Parents of children with dyslexia have been ringing an alarm bell in Wisconsin.
They say school districts often fail to teach children to read. According to the National Assessment of Educational Progress, only one in three Wisconsin fourth graders is a proficient reader.
After years of debate in the Capitol, Gov. Evers and Republican lawmakers agreed on a bill that makes sweeping literacy reforms. Evers signed the so-called “Right to Read Act” last week.

It requires schools to more frequently screen students for reading difficulties, notify parents of issues, and develop personal reading plans. It also incentivizes schools to use phonics-based reading instruction.
Kari Baumann’s son Grady, 14, is one of many students who fell behind in reading. Baumann didn't realize it until Grady was 8.
"We found out that he was below kindergarten level ... and he was going into fourth grade," Baumann recalls. "He didn’t even know all the letters to the alphabet, he didn’t even know how to spell his name."
Whatever Grady’s Door County school was doing to try to help him, it wasn’t working. Baumann moved with her son part-time to Illinois so he could attend a specialized program called Lindamood-Bell.
"It was a cost of $60,000, it cost me, just to get him up to a second-grade reading level," Baumann says.
You hear variations of this story over and over from parents of children with dyslexia. Misty Powers, who lives in Green Bay, says her daughter Brooke's reading struggles were devastating.

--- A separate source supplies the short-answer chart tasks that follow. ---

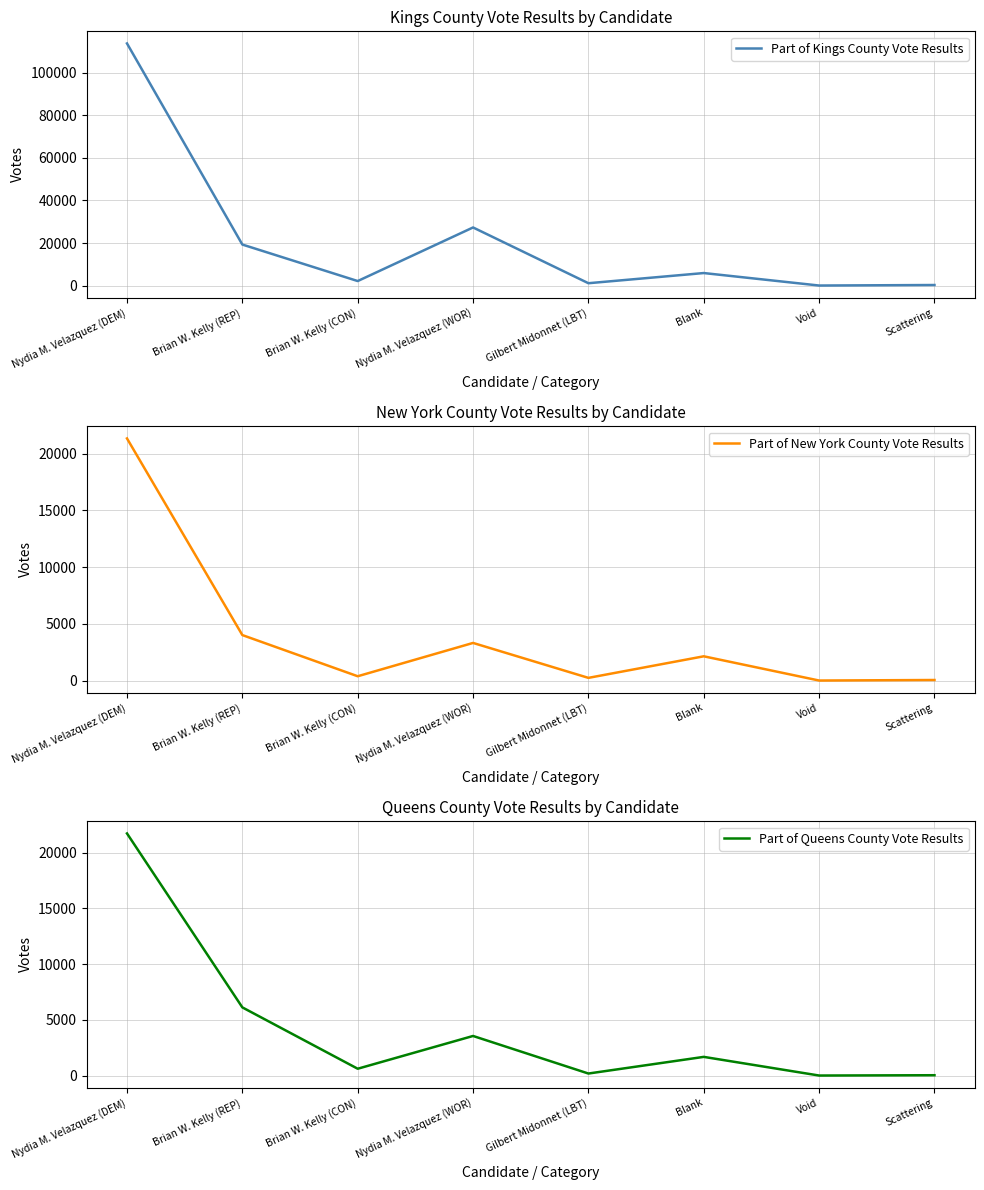

What is the value of the Part of Queens County Vote Results point at the 7th from the left?

8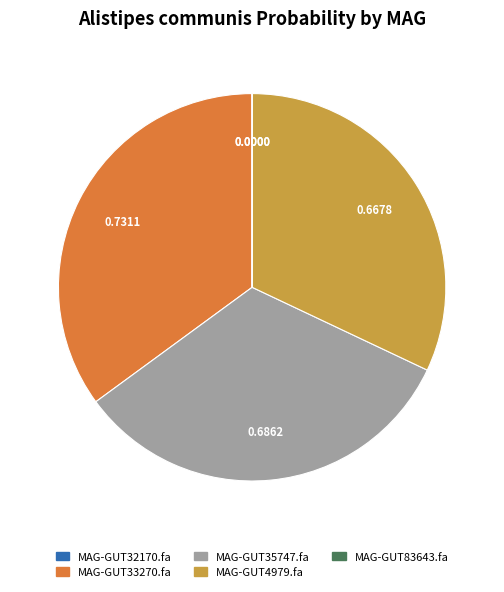

Combined, do MAG-GUT35747.fa and MAG-GUT4979.fa account for over 50%?

Yes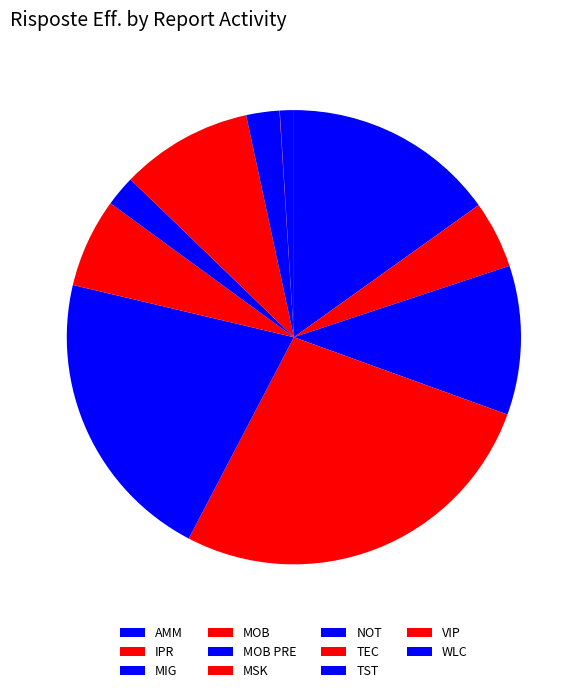

How many segments does this pie chart have?

11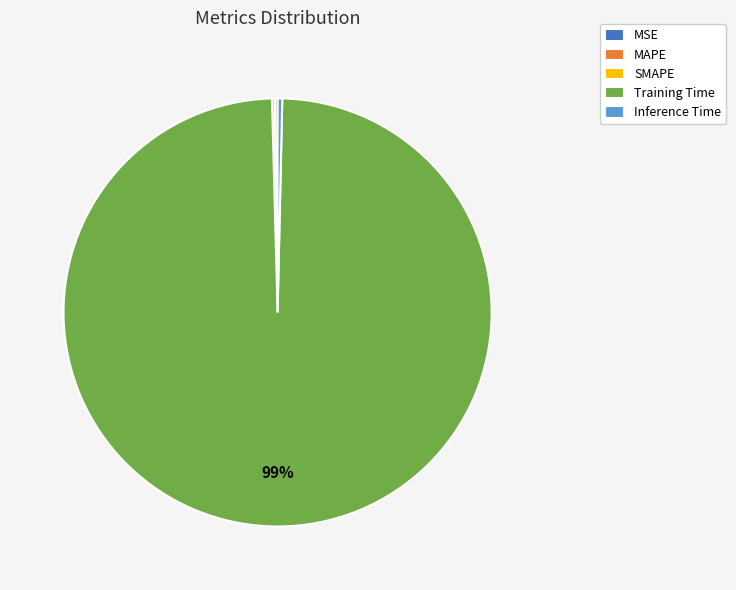

Which slice is the largest?

Training Time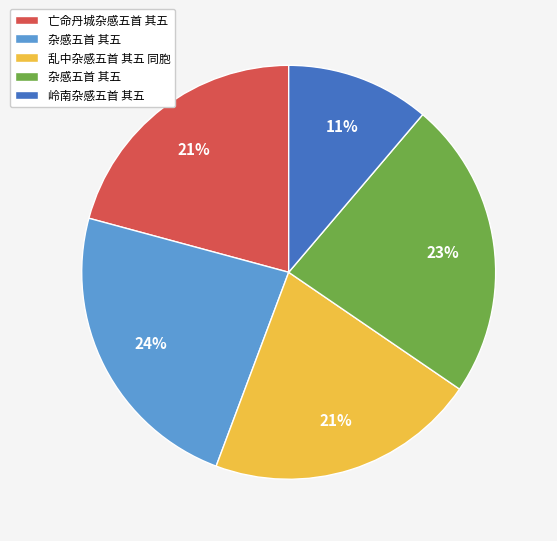

Is there a majority slice in this chart?

No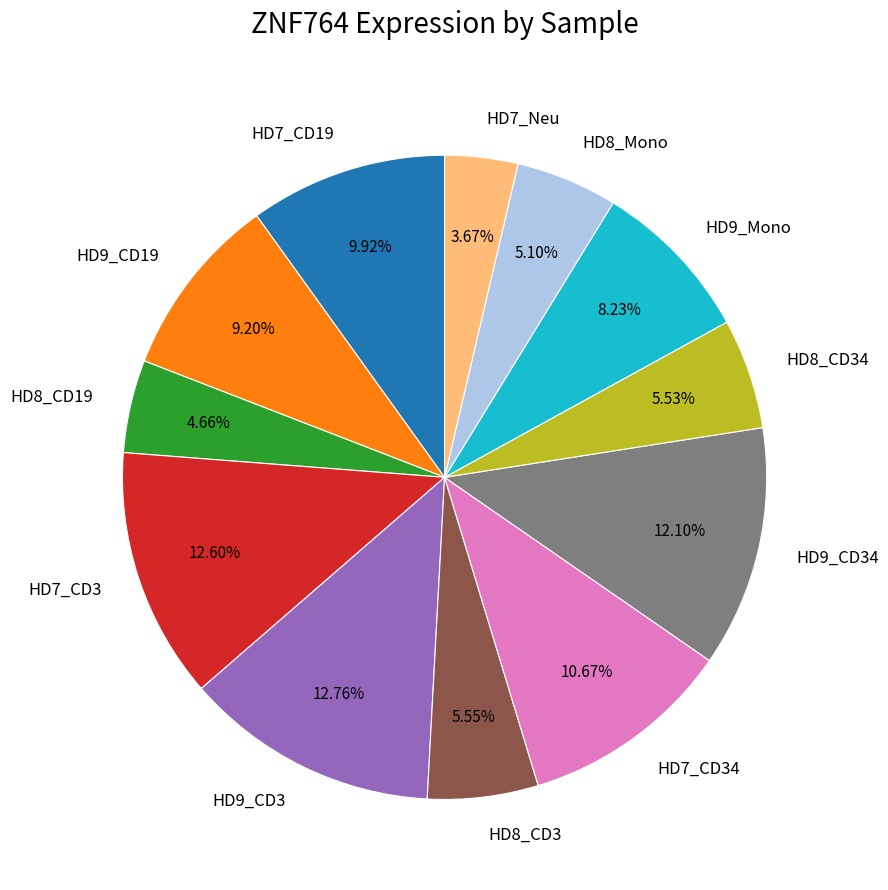

Between HD9_CD34 and HD9_CD19, which is larger?

HD9_CD34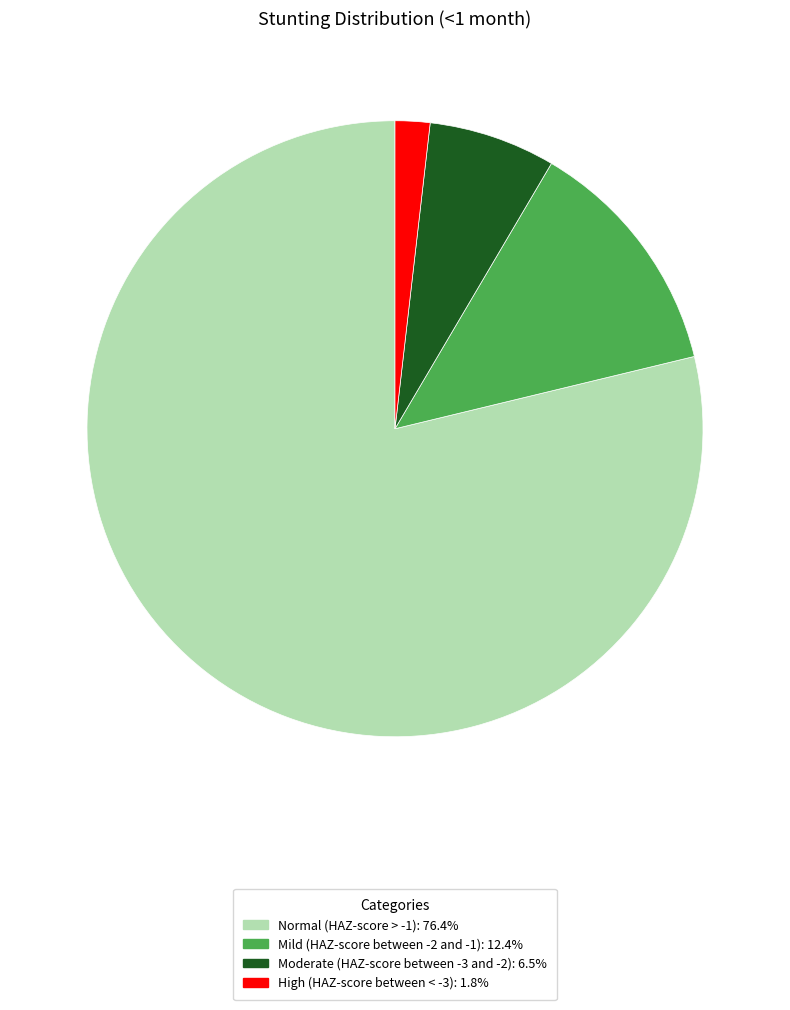

Do High (HAZ-score between < -3) and Moderate (HAZ-score between -3 and -2) together represent more than half of the pie?

No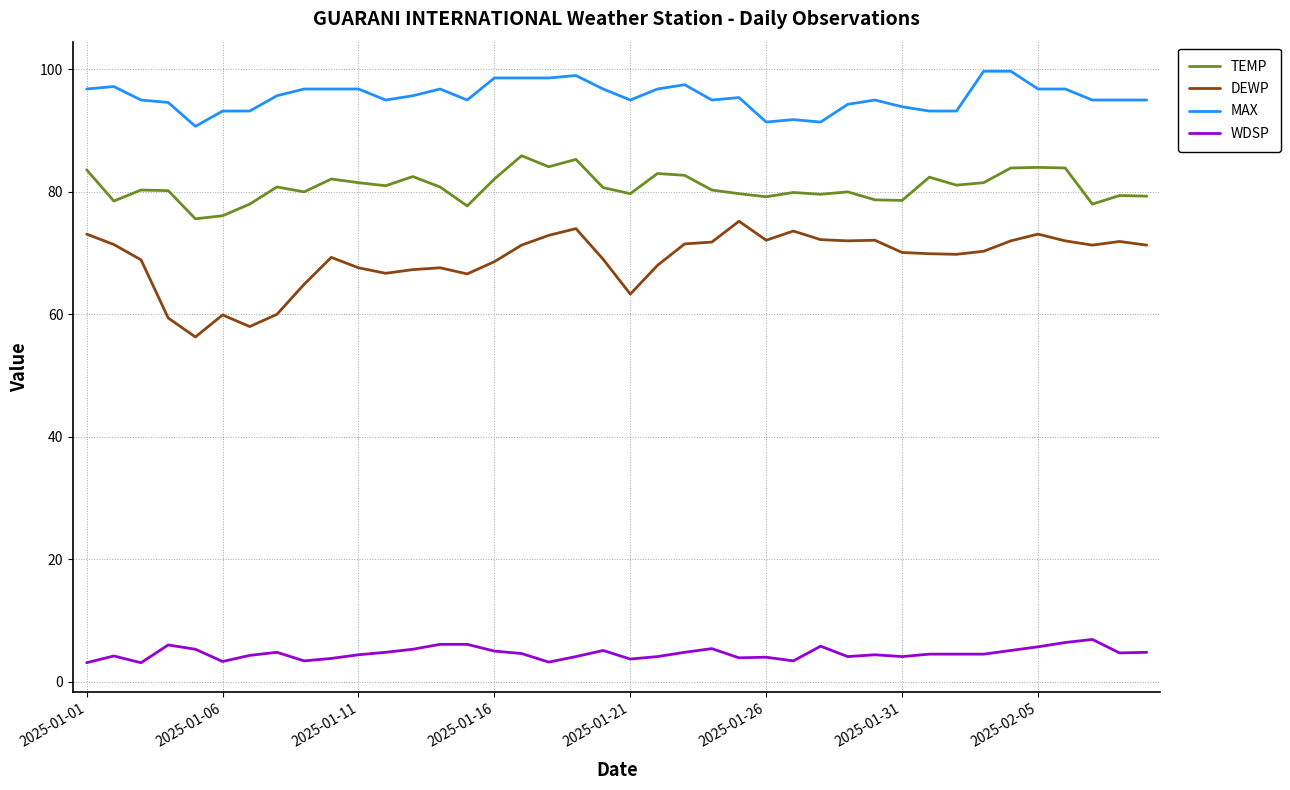

At how many categories does at least one series exceed 50?

40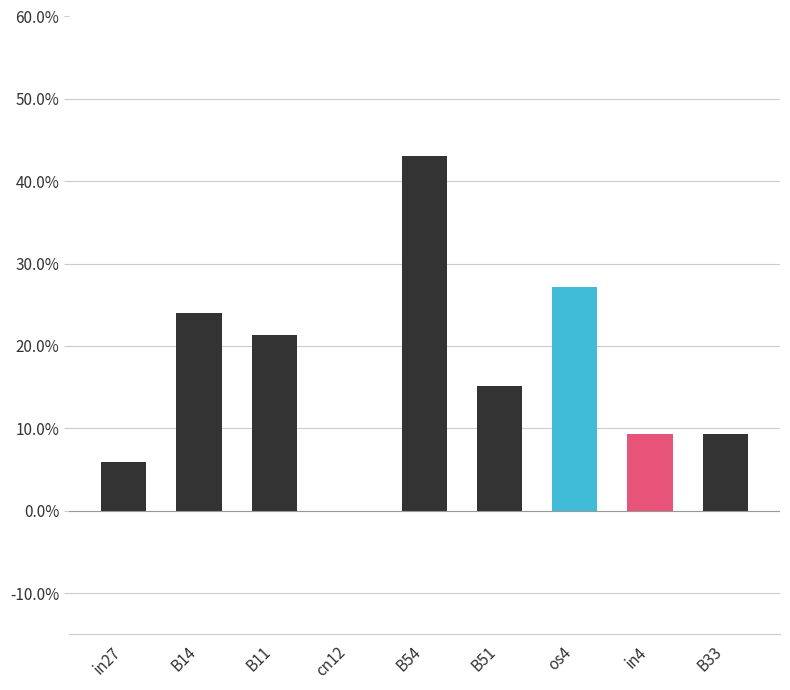

Reading left to right, what are all the values shown in this chart?

in27=0.1	B14=0.2	B11=0.2	cn12=0.0	B54=0.4	B51=0.2	os4=0.3	in4=0.1	B33=0.1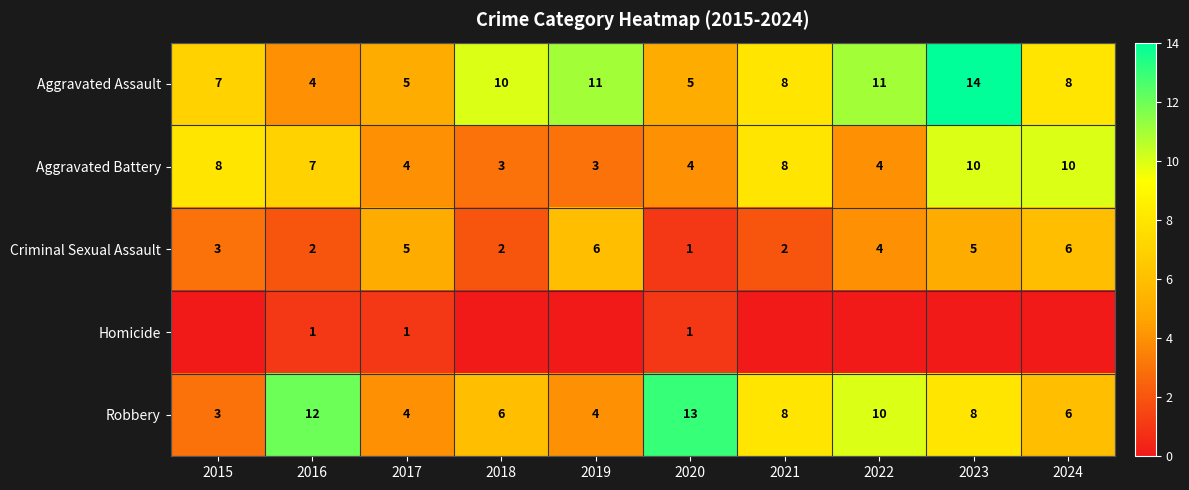

Is the value of Aggravated Battery at 2022 greater than the value of Robbery at 2021?

No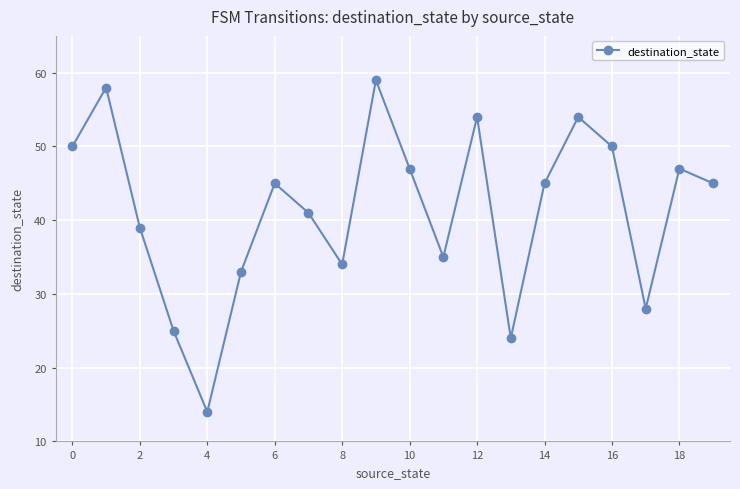

What is the value of the 6th point from the left?

33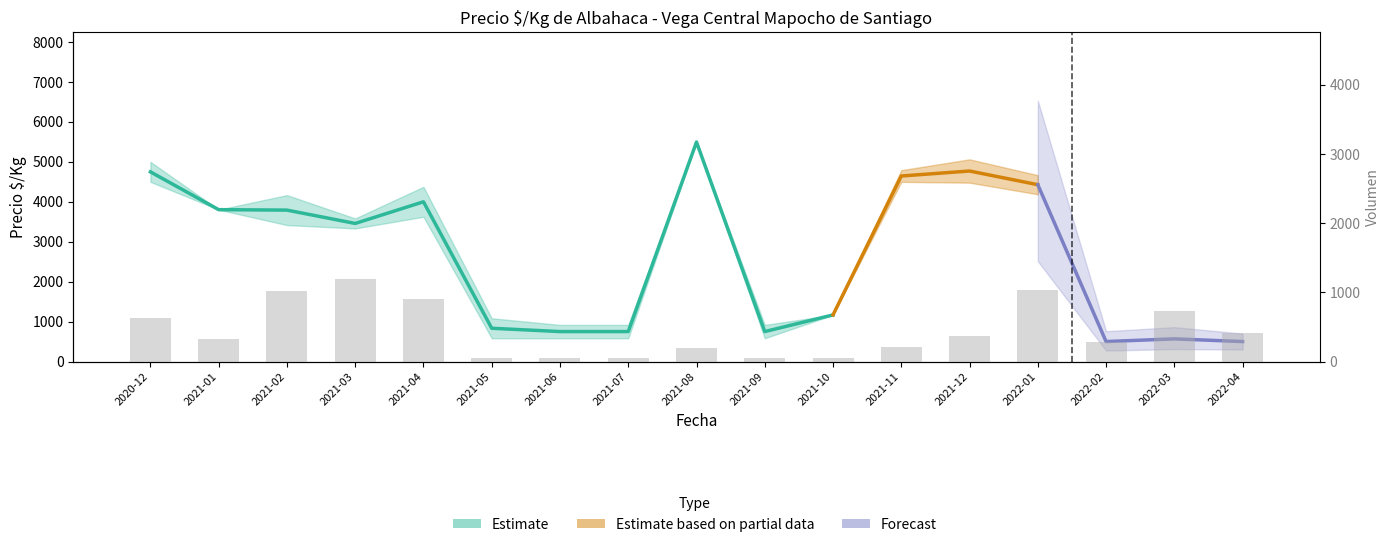

Is it true that the value at 2022-02 is 284?

True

"She thought she was stupid and dumb," says Powers. "It really affected her self-esteem. She was in fifth grade probably reading at a first-grade reading level. I had no clue."
Powers and Baumann are leaders in the advocacy group Decoding Dyslexia Wisconsin. They’ve spent countless hours at the state Capitol meeting with legislators and advocating for the state to do more to help struggling readers. Whenever a dyslexia or reading-related bill was up for public hearing, they were in the line to testify.
Decoding Dyslexia found an ally in Rep. Joel Kitchens, a Republican from Sturgeon Bay.
As chair of the Assembly Education Committee, he worked this year with the Department of Public Instruction to draft the Right to Read bill, which was signed last week by Gov. Evers. Evers also committed $50 million in the state budget to support reading reforms.
"I truly consider this to be the most important thing that I’ve ever worked on the Legislature as far as affecting the future of Wisconsin," Kitchens said at a public hearing.

The law is packed with changes. It prohibits schools from using an ineffective reading strategy called "three-cueing" that tells kids to guess at words rather than sounding them out using phonics.
Brain science shows that explicit phonics instruction is key for children to learn to read. The Right to Read Act includes funding for teacher training and curriculum that emphasizes phonics.
Baumann says it’s a necessary change.
"To just be able to see a law come forward that is going to pave the way for all kids to be able to get the help that they want early is exactly what we want," Baumann says. "We just want kids to learn how to read early and not struggle like our kids did."
Kaite Kasubaski is the mother of dyslexic children in Oregon, Wisconsin. She is excited that the new law requires schools to screen students in reading more often and create personal reading plans.
"That is what would have really helped both of my kids," Kasubaski says. "Is being identified as struggling, having a personal reading plan with notification to parents and progress monitoring. And not having to wait until they 'qualify' for special education to get those services."
There is some opposition to the bill, with some education groups saying it takes decision-making power away from teachers and schools.
But other states have already made similar reading reforms — Wisconsin isn’t alone.
The dyslexia moms hope struggling readers won’t be alone either. They say, this legislation is too late to help their children — they had to seek interventions outside of their school districts. But they think countless other students will benefit from the more stringent rules around reading instruction.